Work item: Pick up the text on age-related eye diseases after its last sentence and continue it.
** Exercise text follows **
Age-Related Eye Diseases
When you reach bifocal age, be sure to have routine eye exams because your risk for certain eye diseases increases significantly. Here is a brief summary of age-related eye conditions to be aware of:
A cataract is a clouding of the eye's natural lens, which is located behind the pupil.
According to the National Eye Institute (NEI), approximately 20.5 million Americans age 40 or older in 2004 had cataracts in at least one eye, and this number is expected to rise to 30.1 million by 2020.
The treatment for vision loss from cataracts is cataract surgery, which usually can fully restore vision.
In a cataract eye surgery, the surgeon removes the eye's cloudy lens and replaces it with a clear intraocular lens (IOL) implant. A cataract operation takes only a few minutes.
Modern IOLs used in cataract surgery include Crystalens, which is an accommodating IOL that can restore vision at all distances and reduce your need for reading glasses after cataract removal.
Glaucoma is a term that describes a variety of related conditions that damage to the optic nerve, which transmits visual information from the eye to the brain. In most cases, glaucoma is caused by high eye pressure either because too much fluid is produced in the eye or because the intraocular fluid (called the aqueous) drains too slowly from the eye.
Usually there are no noticeable glaucoma symptoms until permanent vision loss has occurred. For this reason, glaucoma sometimes is called the "silent thief of sight."
Though anyone can get glaucoma, risk for the disease increases with age, particularly after age 40.
Most cases of early glaucoma are detected during a routine eye exam. There are a variety of glaucoma tests that can be used during the exam to measure your eye pressure and visual field. The "air puff" machine is one type of instrument commonly used to measure eye pressure.
If your eye doctor believes you have glaucoma or are at high risk of the disease because of elevated eye pressure, he or she will recommend glaucoma treatment. The most common treatment is medicated eye drops, though sometimes glaucoma surgery is recommended.
Glaucoma eye drops are formulated to either reduce fluid production in the eye or increase outflow of fluid from the eye. Glaucoma surgery is designed to increase fluid outflow to reduce eye pressure and prevent (or halt) optic nerve damage.
Macular degeneration is progressive damage to the central retina (macula), causing vision loss. The macula is responsible for central vision (used for recognizing faces, for example) and color perception. Central vision loss can make it impossible to drive, read, watch TV and do many other daily tasks we take for granted.
An Amsler grid is a simple screening device used to rule out and monitor vision changes caused by macular degeneration. It is simply a card or piece of paper with a square grid pattern of straight lines and a small black dot (fixation point) in the center of the grid. If, when looking at the fixation point, you see lines that look distorted or bent, you may have AMD.
If a central vision problem is detected with the Amsler grid, a more detailed visual field test may be performed to determine if vision loss from macular degeneration has occurred.
** End of Exercise text **
** Excerpted data follows **
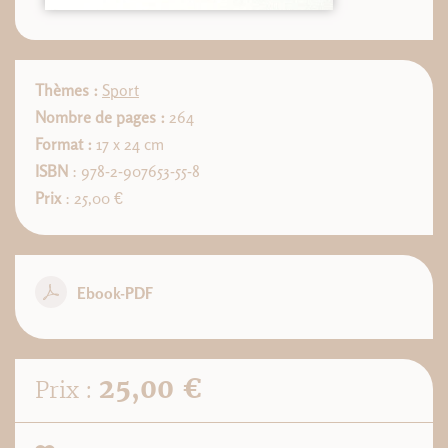
Thèmes :
Sport
Nombre de pages :
264
Format :
17 x 24 cm
ISBN
: 978-2-907653-55-8
Prix
: 25,00 €
Ebook-PDF
25,00 €
Prix :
** End of Excerpted data **
Response to this exercise:
Like glaucoma, macular degeneration can cause permanent vision loss. New drugs are being developed and used for macular degeneration treatment and show some promise in reducing vision loss from AMD in many patients.
Many people with vision loss from macular degeneration are considered to have low vision. This is the term used to describe permanently impaired vision in both eyes that is not blindness some usable vision remains.
Low vision aids are optical devices that help people with impaired vision use their remaining vision as efficiently as possible. Examples include special magnifiers and telescopes, which can be hand-held or mounted on special eyeglass frames. Extra-powerful reading glasses also can be considered a low vision aid.
Your eye doctor may refer you to a low vision specialist if you have significantly impaired vision from macular degeneration, glaucoma or other eye disease. This specialist can determine the best low vision aids for your needs and teach you how to use low vision products.
Diabetic retinopathy is damage to the retina caused by diabetes. In most cases, diabetic retinopathy (DR) occurs as the result of long-standing or uncontrolled diabetes. Currently, DR is the leading cause of blindness from eye disease among Americans under age 65.
Diabetic retinopathy can cause serious damage to blood vessels that nourish the retina, causing them to leak blood into the eye. If significant bleeding occurs in the eye, a surgical treatment called vitrectomy may be needed to remove the blood to restore vision.
Diabetic retinopathy treatment usually consists of managing the underlying disease through diet, exercise and oral or injected medication. In some cases, eye surgery called laser photocoagulation is performed to seal leaking blood vessels or increase blood flow to the central retina.
Diabetic retinopathy, like glaucoma and macular degeneration, often causes low vision.
Preventing Age-Related Eye Diseases
Research shows that maintaining a healthy, active lifestyle can reduce your risk for age-related eye diseases like cataracts, macular degeneration and diabetic retinopathy. Obesity significantly increases your risk of vision problems later in life, and it appears that good nutrition and plenty of exercise are key to a lifetime of good vision.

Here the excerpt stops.